_WHAT YOU ARE ASKED TO DO_: Searching the material below, find each line that includes the word "Oxford", and copy it.
##########
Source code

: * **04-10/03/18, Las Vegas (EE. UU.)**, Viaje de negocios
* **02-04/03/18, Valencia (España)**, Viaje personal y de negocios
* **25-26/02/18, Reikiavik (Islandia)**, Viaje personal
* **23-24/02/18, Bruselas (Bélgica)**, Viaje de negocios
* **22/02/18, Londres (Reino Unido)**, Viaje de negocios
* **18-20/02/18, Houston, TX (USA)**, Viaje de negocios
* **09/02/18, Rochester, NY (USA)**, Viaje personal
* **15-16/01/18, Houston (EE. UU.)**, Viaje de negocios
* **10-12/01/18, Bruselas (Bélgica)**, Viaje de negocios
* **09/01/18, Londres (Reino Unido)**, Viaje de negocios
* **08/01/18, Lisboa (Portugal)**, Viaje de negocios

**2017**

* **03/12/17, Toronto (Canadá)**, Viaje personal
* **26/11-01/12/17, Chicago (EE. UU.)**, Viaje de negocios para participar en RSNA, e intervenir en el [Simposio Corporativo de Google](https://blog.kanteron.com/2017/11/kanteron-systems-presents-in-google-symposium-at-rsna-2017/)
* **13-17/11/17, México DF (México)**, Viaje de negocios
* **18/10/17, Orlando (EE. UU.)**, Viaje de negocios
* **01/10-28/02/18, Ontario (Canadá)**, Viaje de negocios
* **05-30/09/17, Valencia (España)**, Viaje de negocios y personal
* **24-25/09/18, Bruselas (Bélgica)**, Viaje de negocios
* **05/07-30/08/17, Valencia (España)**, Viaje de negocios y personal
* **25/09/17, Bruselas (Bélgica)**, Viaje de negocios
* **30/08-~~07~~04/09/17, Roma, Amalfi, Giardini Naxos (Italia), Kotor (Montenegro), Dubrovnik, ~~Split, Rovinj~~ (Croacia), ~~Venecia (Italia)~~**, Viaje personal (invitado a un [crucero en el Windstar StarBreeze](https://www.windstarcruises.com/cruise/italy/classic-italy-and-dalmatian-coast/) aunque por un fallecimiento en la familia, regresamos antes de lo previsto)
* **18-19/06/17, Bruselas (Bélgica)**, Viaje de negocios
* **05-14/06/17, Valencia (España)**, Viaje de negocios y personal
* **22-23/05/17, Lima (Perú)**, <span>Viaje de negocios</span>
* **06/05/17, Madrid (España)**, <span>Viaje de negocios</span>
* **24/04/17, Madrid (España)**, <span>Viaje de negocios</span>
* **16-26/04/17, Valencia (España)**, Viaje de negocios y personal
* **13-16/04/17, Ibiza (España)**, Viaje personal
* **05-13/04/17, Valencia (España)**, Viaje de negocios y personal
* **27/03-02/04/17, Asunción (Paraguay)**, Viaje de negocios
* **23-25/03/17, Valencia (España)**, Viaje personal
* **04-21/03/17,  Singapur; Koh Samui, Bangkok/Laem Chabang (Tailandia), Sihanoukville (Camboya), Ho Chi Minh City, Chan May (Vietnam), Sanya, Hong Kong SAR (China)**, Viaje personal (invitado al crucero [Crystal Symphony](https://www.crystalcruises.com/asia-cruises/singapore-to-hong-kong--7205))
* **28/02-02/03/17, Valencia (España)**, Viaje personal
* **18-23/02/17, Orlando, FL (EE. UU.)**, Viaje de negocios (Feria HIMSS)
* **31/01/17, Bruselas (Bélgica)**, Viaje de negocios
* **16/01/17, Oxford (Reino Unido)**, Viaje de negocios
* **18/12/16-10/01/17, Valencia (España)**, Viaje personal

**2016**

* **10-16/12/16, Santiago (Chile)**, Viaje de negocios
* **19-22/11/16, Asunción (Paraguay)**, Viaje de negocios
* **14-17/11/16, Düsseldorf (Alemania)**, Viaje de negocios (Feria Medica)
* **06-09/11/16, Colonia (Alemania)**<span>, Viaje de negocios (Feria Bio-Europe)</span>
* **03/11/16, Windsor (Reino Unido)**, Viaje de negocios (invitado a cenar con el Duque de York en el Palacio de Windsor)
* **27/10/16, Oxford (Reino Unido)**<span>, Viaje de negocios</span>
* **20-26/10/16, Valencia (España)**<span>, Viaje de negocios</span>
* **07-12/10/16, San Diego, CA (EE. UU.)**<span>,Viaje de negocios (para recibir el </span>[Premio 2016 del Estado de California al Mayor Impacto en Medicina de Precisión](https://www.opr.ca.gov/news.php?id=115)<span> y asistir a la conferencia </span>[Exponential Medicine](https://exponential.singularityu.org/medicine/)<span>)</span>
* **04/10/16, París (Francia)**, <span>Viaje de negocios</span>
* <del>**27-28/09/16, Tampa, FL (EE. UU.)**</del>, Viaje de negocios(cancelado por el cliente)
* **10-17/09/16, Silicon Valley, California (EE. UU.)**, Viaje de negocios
##########
_WRITTEN RESPONSE_:
* **16/01/17, Oxford (Reino Unido)**, Viaje de negocios
* **27/10/16, Oxford (Reino Unido)**<span>, Viaje de negocios</span>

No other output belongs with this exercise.